**Saved entries**
---

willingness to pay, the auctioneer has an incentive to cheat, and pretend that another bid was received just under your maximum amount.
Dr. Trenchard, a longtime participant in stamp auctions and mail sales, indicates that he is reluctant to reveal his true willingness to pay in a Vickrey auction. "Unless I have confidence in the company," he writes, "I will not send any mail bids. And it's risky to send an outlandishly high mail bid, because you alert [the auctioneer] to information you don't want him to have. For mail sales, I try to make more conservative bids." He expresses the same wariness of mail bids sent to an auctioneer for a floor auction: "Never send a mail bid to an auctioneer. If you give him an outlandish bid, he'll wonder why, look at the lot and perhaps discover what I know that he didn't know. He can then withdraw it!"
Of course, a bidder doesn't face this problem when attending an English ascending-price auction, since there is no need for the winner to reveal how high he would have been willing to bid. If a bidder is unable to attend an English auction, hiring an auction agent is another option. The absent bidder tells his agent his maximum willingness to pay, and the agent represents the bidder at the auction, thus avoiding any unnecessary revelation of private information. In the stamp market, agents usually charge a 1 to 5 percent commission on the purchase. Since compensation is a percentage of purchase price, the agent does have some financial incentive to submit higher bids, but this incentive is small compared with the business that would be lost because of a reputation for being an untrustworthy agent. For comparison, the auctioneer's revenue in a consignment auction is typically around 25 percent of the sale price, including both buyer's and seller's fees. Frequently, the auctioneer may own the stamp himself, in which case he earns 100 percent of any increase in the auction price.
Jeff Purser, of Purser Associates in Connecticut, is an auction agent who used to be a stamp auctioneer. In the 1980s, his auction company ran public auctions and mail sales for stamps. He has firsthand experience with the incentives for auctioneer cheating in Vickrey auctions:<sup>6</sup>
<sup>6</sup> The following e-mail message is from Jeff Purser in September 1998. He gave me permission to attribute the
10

---

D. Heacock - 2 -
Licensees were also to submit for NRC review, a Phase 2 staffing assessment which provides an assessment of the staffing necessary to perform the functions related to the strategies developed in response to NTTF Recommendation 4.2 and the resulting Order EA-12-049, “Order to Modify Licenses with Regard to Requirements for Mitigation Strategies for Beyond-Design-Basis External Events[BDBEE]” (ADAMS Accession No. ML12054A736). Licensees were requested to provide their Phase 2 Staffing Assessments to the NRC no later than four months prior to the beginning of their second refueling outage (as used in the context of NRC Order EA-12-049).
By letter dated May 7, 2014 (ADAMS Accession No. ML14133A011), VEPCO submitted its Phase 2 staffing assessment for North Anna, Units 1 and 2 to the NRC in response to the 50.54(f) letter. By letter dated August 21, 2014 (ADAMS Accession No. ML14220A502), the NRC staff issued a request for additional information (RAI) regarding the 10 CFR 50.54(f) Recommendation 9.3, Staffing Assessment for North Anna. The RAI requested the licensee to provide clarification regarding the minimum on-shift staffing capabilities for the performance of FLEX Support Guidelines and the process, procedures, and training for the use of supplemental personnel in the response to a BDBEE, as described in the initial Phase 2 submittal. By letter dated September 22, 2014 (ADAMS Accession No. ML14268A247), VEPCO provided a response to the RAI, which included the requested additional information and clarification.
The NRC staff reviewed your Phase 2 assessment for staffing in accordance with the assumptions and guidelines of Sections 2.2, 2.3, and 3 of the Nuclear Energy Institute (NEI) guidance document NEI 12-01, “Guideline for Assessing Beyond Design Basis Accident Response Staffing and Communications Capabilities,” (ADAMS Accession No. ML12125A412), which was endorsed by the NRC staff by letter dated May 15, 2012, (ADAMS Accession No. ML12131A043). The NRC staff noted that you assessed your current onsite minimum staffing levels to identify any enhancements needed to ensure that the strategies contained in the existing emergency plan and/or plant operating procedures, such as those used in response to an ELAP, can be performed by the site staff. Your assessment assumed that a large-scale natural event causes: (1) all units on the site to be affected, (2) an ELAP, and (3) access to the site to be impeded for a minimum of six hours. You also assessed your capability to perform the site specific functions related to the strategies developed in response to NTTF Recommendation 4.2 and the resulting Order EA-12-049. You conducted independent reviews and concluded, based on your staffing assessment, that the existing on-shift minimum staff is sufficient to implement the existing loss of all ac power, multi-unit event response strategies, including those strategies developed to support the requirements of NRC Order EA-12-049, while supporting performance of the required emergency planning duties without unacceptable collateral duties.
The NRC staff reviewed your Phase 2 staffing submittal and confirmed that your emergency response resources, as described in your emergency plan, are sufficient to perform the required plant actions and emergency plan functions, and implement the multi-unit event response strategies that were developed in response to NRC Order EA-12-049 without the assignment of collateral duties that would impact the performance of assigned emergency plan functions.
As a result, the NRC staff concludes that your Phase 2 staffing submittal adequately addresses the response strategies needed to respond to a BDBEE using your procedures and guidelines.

---

**Exercise brief**
Each line above that holds the string "Jeff" should be copied and shown.

**Your solution**
Jeff Purser, of Purser Associates in Connecticut, is an auction agent who used to be a stamp auctioneer. In the 1980s, his auction company ran public auctions and mail sales for stamps. He has firsthand experience with the incentives for auctioneer cheating in Vickrey auctions:<sup>6</sup>
<sup>6</sup> The following e-mail message is from Jeff Purser in September 1998. He gave me permission to attribute the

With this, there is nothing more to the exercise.